Saved entries:
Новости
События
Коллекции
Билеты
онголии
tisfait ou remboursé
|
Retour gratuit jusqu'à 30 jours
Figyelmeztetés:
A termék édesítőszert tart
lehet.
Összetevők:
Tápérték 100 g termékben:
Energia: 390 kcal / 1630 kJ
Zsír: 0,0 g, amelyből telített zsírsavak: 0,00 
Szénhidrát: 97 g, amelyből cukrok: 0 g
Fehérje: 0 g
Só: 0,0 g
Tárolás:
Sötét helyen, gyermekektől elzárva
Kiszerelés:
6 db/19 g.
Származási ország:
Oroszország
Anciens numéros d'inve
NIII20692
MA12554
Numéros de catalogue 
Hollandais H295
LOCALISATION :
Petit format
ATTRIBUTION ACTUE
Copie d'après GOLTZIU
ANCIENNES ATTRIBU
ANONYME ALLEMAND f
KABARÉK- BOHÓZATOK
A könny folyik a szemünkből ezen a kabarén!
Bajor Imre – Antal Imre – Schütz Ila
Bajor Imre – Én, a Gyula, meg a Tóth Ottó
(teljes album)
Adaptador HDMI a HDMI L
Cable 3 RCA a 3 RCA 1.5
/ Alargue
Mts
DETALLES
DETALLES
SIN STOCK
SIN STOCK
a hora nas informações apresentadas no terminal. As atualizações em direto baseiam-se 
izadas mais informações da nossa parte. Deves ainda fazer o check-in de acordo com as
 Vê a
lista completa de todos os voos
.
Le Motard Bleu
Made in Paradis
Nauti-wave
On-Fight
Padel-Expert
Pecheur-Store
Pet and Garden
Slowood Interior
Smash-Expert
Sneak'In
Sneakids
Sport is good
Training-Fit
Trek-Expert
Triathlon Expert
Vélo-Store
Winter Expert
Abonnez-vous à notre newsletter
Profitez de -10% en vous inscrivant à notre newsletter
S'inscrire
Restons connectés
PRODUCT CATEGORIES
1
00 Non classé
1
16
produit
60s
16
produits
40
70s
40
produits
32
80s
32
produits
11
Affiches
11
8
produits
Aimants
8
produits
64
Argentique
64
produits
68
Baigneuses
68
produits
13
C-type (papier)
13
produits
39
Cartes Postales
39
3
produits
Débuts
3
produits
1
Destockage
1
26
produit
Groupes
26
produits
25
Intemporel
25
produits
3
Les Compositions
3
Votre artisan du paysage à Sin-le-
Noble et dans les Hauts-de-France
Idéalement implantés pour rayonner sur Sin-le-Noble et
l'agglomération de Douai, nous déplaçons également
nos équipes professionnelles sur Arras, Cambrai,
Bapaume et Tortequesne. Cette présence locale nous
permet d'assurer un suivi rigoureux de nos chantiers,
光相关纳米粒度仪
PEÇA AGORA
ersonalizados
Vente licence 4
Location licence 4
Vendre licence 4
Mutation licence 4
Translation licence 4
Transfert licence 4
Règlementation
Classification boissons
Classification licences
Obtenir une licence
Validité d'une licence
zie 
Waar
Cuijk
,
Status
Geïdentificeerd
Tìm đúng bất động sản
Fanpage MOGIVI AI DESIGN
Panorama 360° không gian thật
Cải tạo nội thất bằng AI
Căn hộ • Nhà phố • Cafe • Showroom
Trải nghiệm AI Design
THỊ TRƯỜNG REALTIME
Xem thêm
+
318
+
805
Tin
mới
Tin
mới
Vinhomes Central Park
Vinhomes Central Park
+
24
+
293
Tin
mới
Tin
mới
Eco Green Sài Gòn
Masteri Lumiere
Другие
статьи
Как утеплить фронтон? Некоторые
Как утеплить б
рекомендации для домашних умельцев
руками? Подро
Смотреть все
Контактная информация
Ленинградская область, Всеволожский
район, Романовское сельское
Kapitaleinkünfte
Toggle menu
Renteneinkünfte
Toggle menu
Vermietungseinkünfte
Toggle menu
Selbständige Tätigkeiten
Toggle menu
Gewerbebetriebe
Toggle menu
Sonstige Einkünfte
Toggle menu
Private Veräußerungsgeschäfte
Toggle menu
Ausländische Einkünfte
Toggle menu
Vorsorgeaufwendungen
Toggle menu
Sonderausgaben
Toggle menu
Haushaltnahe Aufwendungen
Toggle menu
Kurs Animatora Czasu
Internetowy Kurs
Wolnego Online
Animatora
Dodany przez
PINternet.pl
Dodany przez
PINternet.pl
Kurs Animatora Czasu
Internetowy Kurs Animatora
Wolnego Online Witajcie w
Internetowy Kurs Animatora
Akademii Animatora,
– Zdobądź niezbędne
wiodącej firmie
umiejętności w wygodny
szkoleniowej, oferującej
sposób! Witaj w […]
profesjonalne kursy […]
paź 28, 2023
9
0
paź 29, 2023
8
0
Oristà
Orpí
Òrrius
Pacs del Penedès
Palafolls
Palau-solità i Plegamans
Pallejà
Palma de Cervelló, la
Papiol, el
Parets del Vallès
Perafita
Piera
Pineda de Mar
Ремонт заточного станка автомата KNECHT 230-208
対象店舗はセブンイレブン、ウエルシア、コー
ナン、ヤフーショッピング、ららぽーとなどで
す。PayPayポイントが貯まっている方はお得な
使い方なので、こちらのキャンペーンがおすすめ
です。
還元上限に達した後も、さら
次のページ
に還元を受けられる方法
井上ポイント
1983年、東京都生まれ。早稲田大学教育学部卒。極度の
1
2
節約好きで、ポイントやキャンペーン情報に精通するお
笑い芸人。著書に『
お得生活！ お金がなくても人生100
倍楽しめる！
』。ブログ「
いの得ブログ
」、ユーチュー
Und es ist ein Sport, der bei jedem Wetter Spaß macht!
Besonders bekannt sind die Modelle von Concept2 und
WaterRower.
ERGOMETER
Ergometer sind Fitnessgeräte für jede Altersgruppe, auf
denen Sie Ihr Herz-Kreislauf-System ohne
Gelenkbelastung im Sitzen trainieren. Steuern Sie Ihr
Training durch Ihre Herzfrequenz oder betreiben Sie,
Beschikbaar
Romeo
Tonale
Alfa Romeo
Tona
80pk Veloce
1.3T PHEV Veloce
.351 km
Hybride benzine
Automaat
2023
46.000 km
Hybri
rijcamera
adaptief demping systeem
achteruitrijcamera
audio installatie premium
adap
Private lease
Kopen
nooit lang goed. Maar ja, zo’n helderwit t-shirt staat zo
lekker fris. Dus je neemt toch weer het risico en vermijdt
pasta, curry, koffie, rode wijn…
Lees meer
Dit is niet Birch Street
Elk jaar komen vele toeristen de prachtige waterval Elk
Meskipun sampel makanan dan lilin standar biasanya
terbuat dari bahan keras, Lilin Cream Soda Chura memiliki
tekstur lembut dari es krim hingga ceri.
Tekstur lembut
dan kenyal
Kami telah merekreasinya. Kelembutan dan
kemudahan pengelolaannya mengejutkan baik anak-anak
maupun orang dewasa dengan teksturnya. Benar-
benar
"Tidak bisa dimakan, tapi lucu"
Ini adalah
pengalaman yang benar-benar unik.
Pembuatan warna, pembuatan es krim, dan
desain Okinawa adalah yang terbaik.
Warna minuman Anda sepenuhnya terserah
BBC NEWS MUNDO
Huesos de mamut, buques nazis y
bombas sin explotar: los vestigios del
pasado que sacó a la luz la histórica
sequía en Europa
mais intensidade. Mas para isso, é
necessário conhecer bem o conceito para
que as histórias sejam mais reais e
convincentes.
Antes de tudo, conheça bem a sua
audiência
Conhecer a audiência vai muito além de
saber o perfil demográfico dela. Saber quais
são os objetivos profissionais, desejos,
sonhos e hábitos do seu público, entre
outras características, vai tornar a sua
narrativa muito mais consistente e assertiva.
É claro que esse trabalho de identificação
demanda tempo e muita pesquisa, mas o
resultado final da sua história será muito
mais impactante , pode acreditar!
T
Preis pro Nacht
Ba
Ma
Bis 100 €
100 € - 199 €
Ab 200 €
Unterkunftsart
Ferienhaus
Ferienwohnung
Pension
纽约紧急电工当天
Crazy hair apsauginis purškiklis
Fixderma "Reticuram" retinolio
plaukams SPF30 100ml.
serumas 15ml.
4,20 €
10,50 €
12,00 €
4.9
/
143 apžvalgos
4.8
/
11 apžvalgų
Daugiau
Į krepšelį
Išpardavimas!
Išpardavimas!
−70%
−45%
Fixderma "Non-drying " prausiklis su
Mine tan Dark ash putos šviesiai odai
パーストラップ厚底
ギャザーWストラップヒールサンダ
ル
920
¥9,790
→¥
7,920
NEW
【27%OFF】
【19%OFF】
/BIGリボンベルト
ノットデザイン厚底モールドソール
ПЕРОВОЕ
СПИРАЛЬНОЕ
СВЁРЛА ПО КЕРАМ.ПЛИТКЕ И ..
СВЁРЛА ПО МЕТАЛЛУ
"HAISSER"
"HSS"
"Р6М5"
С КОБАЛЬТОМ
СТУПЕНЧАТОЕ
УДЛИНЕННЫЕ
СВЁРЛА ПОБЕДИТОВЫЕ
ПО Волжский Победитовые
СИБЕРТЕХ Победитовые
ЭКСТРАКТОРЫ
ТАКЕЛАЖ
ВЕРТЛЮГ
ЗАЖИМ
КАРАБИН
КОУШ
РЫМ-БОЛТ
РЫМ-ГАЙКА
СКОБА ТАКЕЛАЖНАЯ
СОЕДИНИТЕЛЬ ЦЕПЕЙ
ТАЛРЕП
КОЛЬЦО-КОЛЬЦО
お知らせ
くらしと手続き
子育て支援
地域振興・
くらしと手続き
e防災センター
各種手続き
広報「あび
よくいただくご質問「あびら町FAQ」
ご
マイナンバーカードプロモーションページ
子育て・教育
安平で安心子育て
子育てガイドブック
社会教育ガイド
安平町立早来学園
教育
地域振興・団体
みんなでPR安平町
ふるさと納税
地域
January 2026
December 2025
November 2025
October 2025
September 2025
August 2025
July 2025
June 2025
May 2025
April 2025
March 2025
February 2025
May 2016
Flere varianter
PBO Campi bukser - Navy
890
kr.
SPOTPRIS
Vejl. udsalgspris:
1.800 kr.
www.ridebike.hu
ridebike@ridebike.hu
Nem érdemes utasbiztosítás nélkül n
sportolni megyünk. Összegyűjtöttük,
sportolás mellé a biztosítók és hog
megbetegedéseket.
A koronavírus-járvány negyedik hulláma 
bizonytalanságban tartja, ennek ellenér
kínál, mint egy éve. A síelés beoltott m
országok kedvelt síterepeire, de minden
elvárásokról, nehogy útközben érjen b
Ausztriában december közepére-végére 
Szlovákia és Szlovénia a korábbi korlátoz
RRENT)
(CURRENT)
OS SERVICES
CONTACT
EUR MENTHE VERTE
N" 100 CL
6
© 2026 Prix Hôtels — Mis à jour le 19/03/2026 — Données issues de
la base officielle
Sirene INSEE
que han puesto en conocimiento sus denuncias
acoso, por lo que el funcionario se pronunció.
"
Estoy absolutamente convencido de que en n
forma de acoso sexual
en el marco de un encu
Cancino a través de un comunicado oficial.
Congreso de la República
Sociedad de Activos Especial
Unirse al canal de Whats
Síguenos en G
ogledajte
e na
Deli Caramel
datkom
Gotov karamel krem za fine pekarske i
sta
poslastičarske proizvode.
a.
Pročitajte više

● **TO-DO ITEM**
Going through the entries above, report how many lines include the string "yang". The number alone is the answer.

● **RESPONSE TO THIS EXERCISE**
2